If the bank finds that more than 43% of your income is spent on covering your debt, you are not likely to get the loan. However, if it’s lower than 36%, your loan application will be approved, given that you meet other requirements.
A lower DTI demonstrates that you will be able to meet your monthly repayments.
Ways to reduce your debt
- Sift bad debt from good debt: Student loans and mortgages can be considered good debt because they usually yield some form of return. Credit cards and store cards are not investments and they usually carry higher interest rates than other debts. Prioritise paying off your bad debt as soon as you can.

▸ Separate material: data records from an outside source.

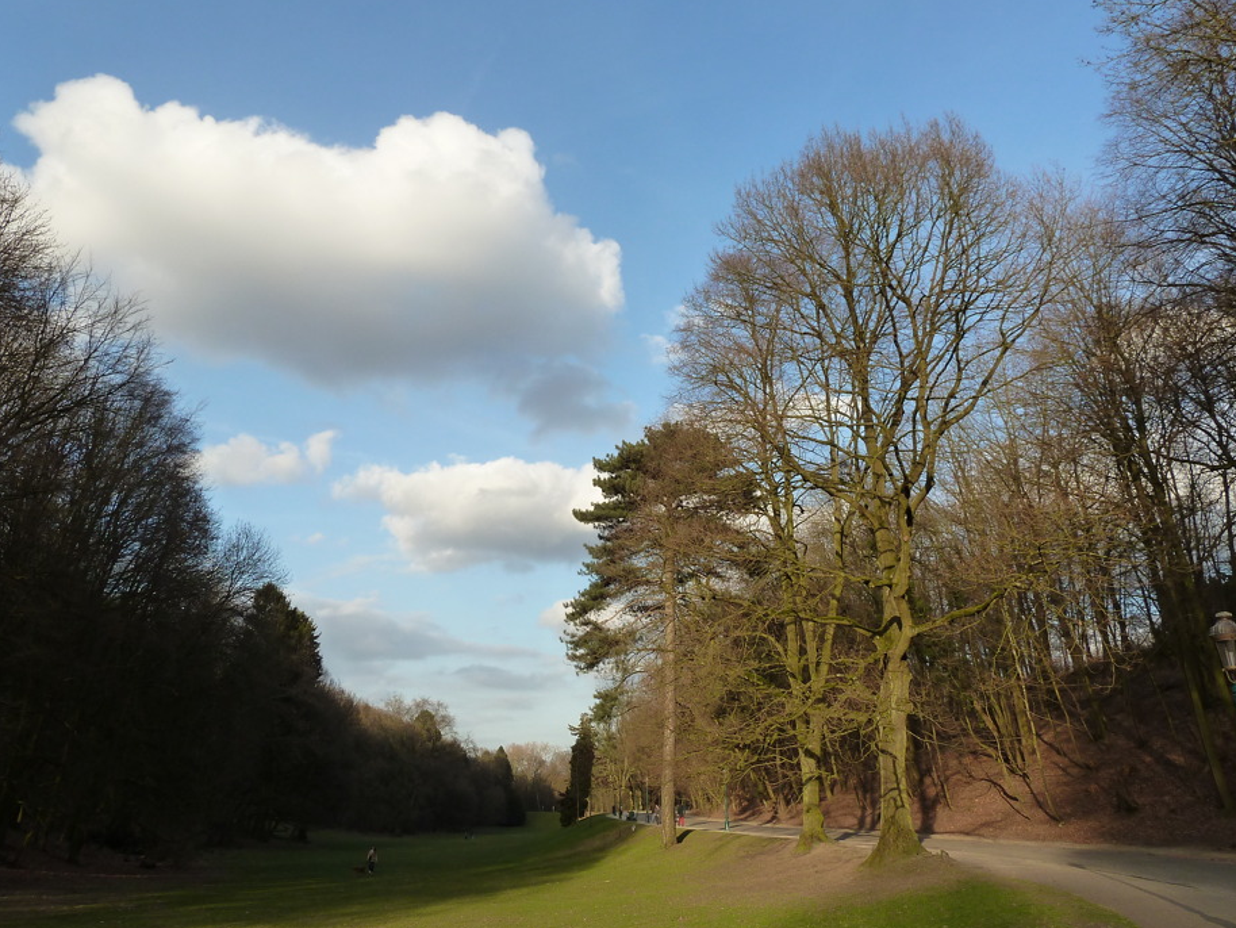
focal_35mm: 28
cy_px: 449
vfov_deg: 49.8
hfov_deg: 63.3
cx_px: 571
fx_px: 1000
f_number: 4
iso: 125
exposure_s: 1/250
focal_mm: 4.1
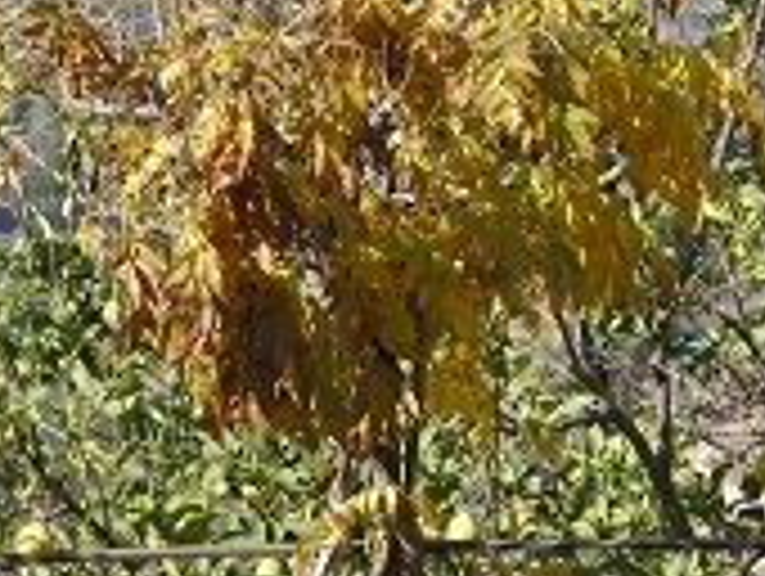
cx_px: 9
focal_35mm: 392
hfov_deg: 5.0
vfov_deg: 3.8
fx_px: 8675
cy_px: 603
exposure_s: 1/500
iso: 100
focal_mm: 24.6
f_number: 4.2
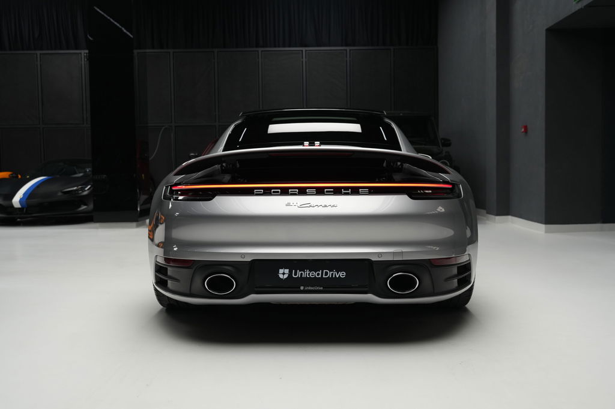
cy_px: 204
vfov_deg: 37.8
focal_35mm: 35
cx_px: 308
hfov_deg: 54.4
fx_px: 598
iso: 640
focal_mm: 35
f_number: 4
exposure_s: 1/40
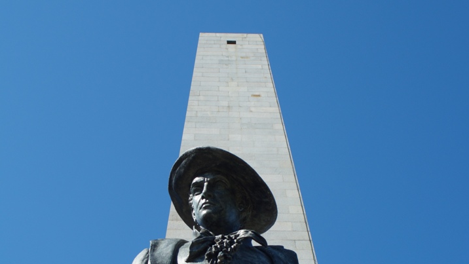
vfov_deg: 17.8
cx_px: 237
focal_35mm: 67
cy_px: 221
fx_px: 833
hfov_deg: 31.4
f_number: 7.1
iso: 100
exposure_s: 1/200
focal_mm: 28
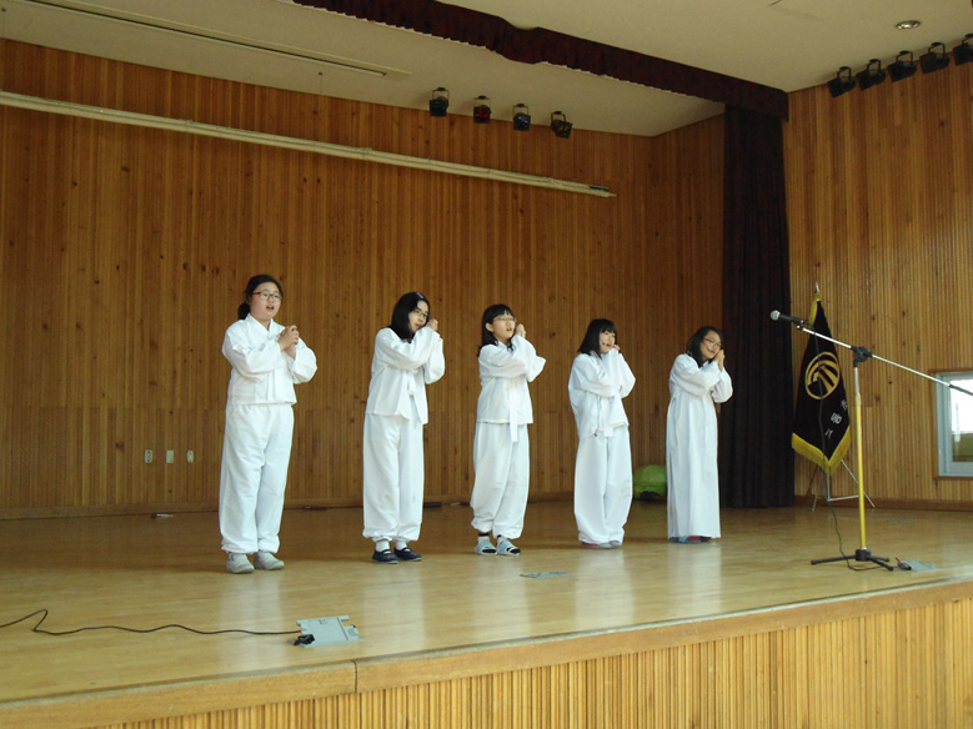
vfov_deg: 37.7
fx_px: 1068
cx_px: 496
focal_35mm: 38
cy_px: 361
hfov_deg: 49.0
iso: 400
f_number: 3.2
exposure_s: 1/40
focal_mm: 6.7
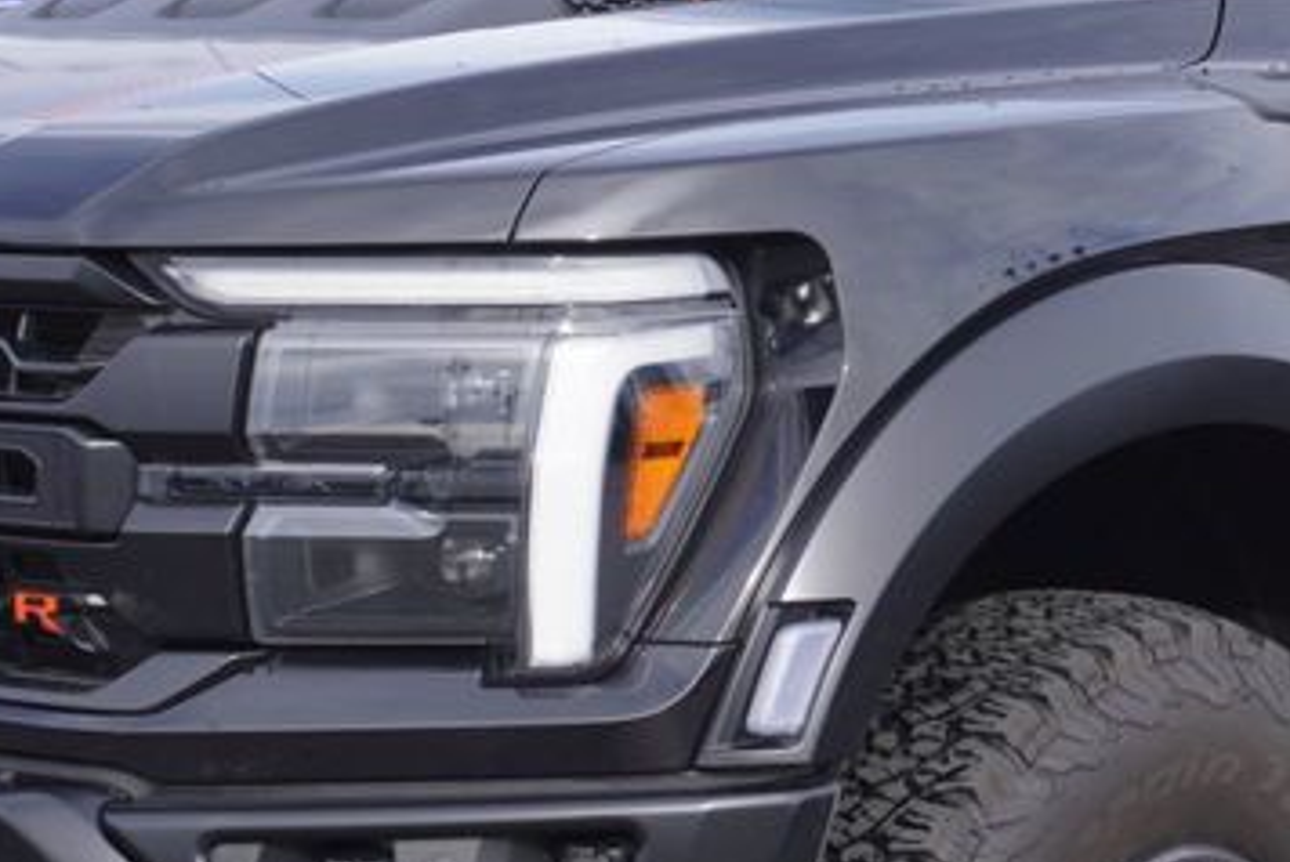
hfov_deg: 17.5
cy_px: 561
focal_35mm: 116
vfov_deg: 11.8
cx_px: 949
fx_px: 4176
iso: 100
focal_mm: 27
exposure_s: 1/125
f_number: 6.3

- Get an extra income: Do not overextend yourself, but if you have extra time and an opportunity to do more work, take advantage of it. A second income will help you settle your debt faster.
- Budget: Ensure you create an effective spending plan. Write down all your expenses and cut down on the unnecessary ones. List them according to their importance. This will help you see if there is extra cash you can stash away.
- Save: Get into the habit of saving. Even R100 a month will go a long way. Saving will ensure you never have to borrow when you are short of cash – plus, you can use this to pay off your debt if necessary.
- Look out for debt settlement discounts: DebtBusters’s debt settlement department can organise you a settlement discount with your creditors when you put a lump sum towards paying off your debt.
- Apply for debt counselling: If you find that you are struggling to meet monthly repayments, consult a debt counsellor who will help you consolidate your debt without taking out an additional loan.